KWEB and MCHI share 43% of their top holdings. There is moderate overlap, so owning both provides some additional diversification but with diminishing returns.

Cost Comparison Over Time

If you invest $10,000 and hold for 20 years (assuming 8% annual returns):

KWEB

Fee cost: $5,608

MCHI

Fee cost: $4,837

Over 20 years, the fee difference amounts to $771 on a $10,000 investment. MCHI saves you more in fees over time.

Which One Should a Beginner Choose?

Choose KWEB if: You want investors with high conviction in china's long-term digital economy growth, those seeking value-oriented tech exposure at lower multiples than us tech, international diversifiers who want concentrated access to chinese internet leaders. It's managed by KraneShares with an expense ratio of 0.69%.

Choose MCHI if: You want investors wanting diversified single-country chinese equity exposure across all sectors, those who prefer broad market coverage over concentrated internet or tech bets, portfolio builders looking for a detailed china allocation in their international sleeve. It's managed by BlackRock with an expense ratio of 0.59%.

Can You Own Both KWEB and MCHI?

Absolutely! With only 43% overlap, KWEB and MCHI complement each other well. A simple portfolio might allocate 60% to one and 40% to the other, or you could pair them with a bond ETF like BND for a complete three-fund portfolio.

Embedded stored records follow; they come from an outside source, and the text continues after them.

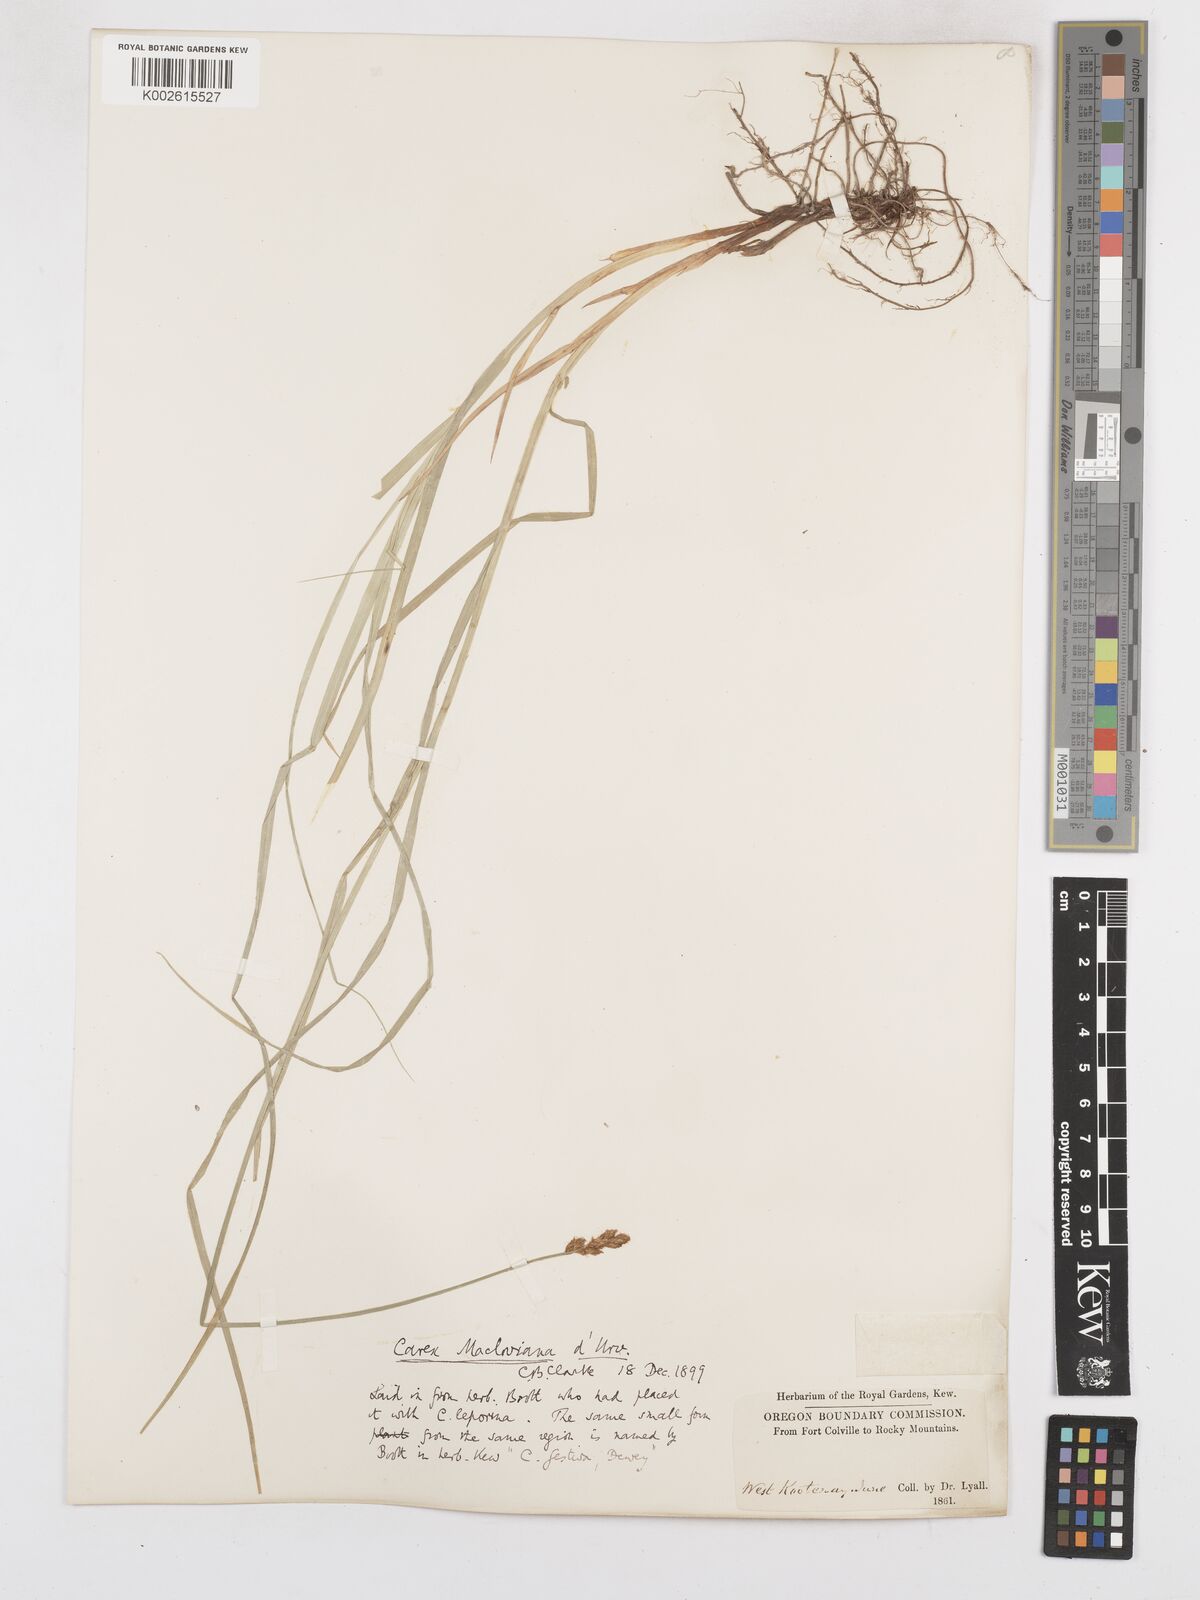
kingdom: Plantae
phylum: Tracheophyta
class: Liliopsida
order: Poales
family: Cyperaceae
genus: Carex
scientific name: Carex macloviana
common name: Falkland island sedge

Frequently Asked Questions

Should I buy KWEB or MCHI?

MCHI edges out KWEB with a stronger Beginner Suitability Score (9.5 vs 8). It offers lower fees for new investors. However, both are solid options. KWEB is best for investors who want investors with high conviction in china's long-term digital economy growth, while MCHI is better suited for investors wanting diversified single-country chinese equity exposure across all sectors.

What is the difference between KWEB and MCHI?

KWEB (KraneShares CSI China Internet ETF) tracks china internet investments with 55 holdings and a 0.69% expense ratio. MCHI (iShares MSCI China ETF) focuses on china equity with 600 holdings at 0.59%. Their top holdings overlap by 43%.

Can I own both KWEB and MCHI?

Yes! With only 43% holdings overlap, KWEB and MCHI complement each other well. Owning both gives you broader diversification.